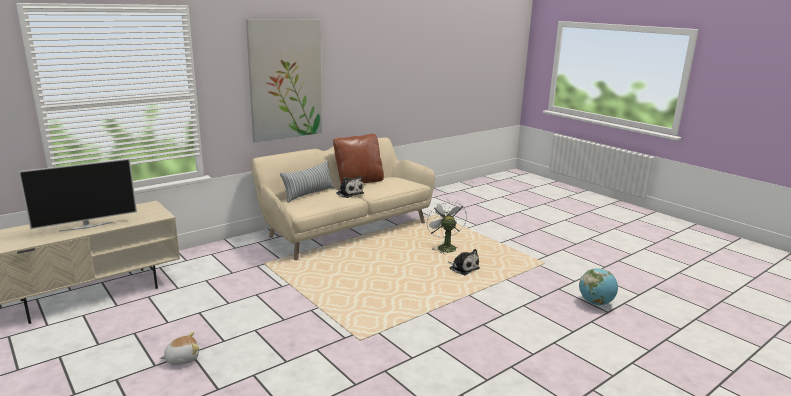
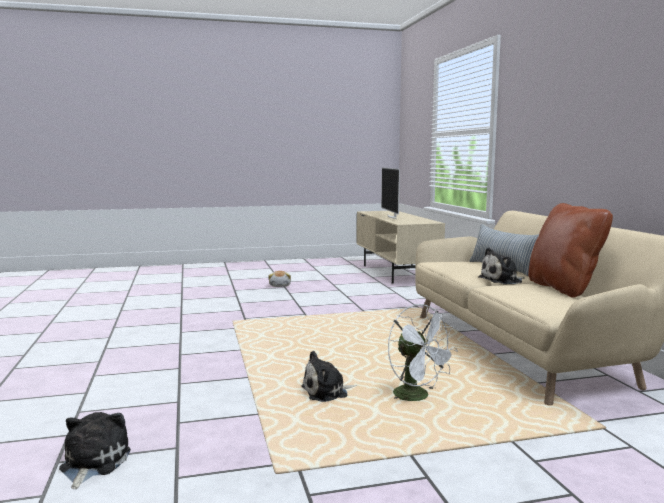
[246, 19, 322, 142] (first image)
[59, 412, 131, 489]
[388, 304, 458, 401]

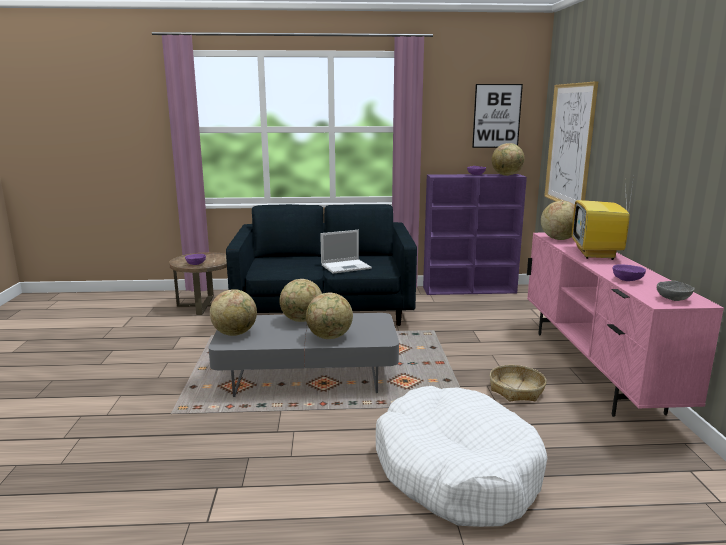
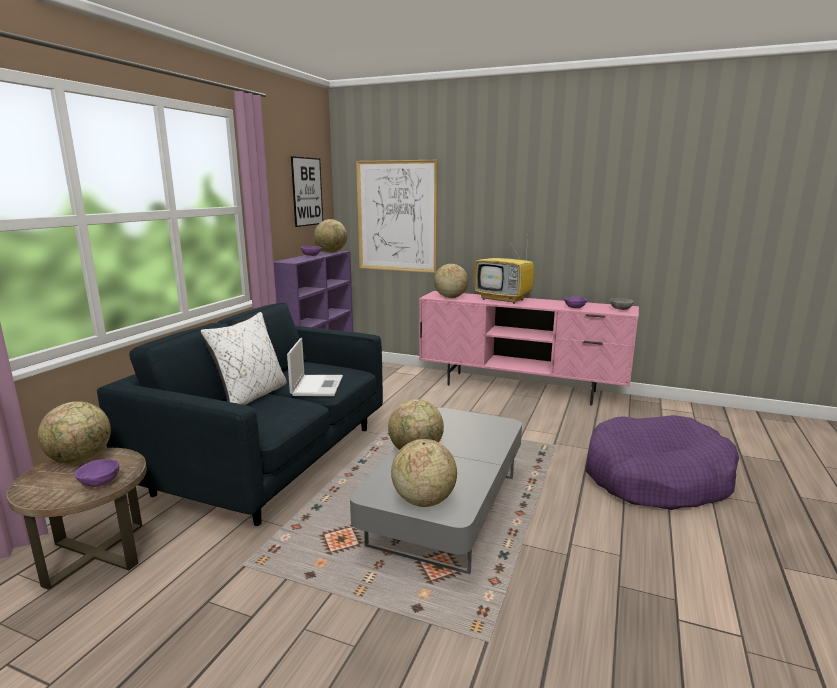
[490, 365, 547, 401] (first image)
[201, 312, 287, 405]
[38, 401, 111, 464]
[585, 415, 739, 510]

__________

▶ [Exercise]
Return an exact copy of the data above, apart from any pictures.

▶ [Completed task]
[246, 19, 322, 142] (first image)
[59, 412, 131, 489]
[388, 304, 458, 401]

[490, 365, 547, 401] (first image)
[201, 312, 287, 405]
[38, 401, 111, 464]
[585, 415, 739, 510]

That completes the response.